Parmi les pays qui composent l’Union européenne, le Portugal a régularisé les migrants qui, avant le début de la crise des coronavirus, avaient entamé le processus de demande de légalisation. L’Italie a également accepté une régularisation afin de garantir les tâches essentielles et l’accès aux soins de santé et aux services sociaux. Dans le reste des pays, lorsque des mesures ont été adoptées pour leur donner des « papiers », cela a été fait dans le but de disposer de main-d’œuvre dans les services d’agriculture, de foresterie, de nettoyage et d’assainissement, sans donner la priorité ni garantir le respect et la protection des droits fondamentaux des personnes.

Une régularisation généralisée et globale de tous les migrants et réfugiés de l’UE est essentielle et urgente afin qu’ils puissent enfin exercer leurs droits au travail, sociaux et de santé de manière adéquate pour leur propre bénéfice et celui de la société dans son ensemble.

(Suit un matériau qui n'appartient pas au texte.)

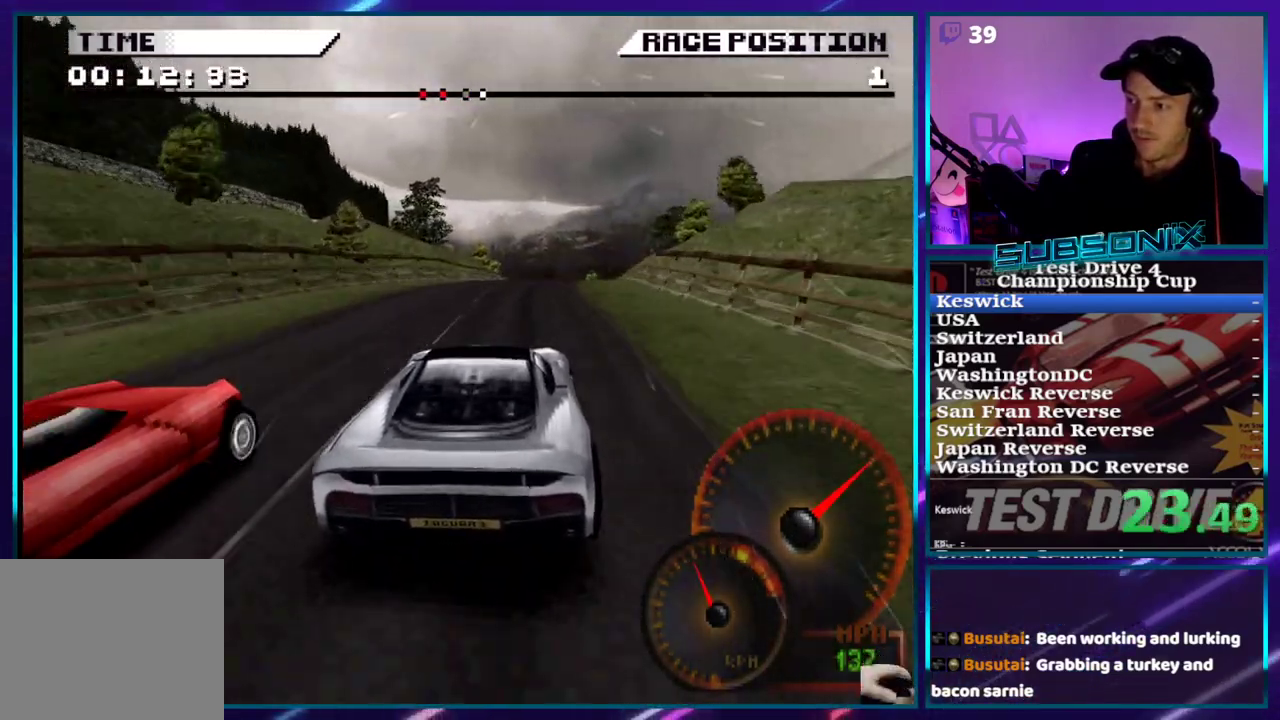
{"buttons": ["CROSS"], "right_stick": "center", "events": [[133, "DPAD_RIGHT", "up"], [283, "DPAD_RIGHT", "down"], [417, "DPAD_RIGHT", "up"]]}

La crise du coronavirus a fait des milliers de morts en Europe, mais elle a également vu l’émergence d’une nouvelle solidarité, d’en bas, entre et vers les plus faibles, ces «personne» qui, dans tous les pays, sont apparues pour faire face au défi le plus important de l’humanité depuis de nombreuses années. Nous avons également vu que les États, lorsqu’ils le souhaitent, peuvent investir des millions d’euros pour sauver des entreprises, des emplois et des vies humaines. Nous appelons les gouvernements de l’UE à mettre fin à leurs accords bilatéraux sur l’externalisation des frontières (avec la Libye, la Turquie et le Maroc) où les reculs entraînent des détentions dans des conditions désastreuses dans les camps de ces
pays tiers et à cesser également ses investissements dans l’armée équipement. Au lieu de cela, il est urgent que l’UE et ses États membres reprennent la responsabilité de sauver des vies et d’assurer l’exercice des droits de l’homme à tous les peuples migrants et réfugiés.

La réactivation de nos sociétés, pour éviter une autre crise aussi grave ou plus grave que celle actuelle du coronavirus, ne peut continuer à nier les droits de ces millions de personnes qui constituent les communautés et les peuples migrants et réfugiés.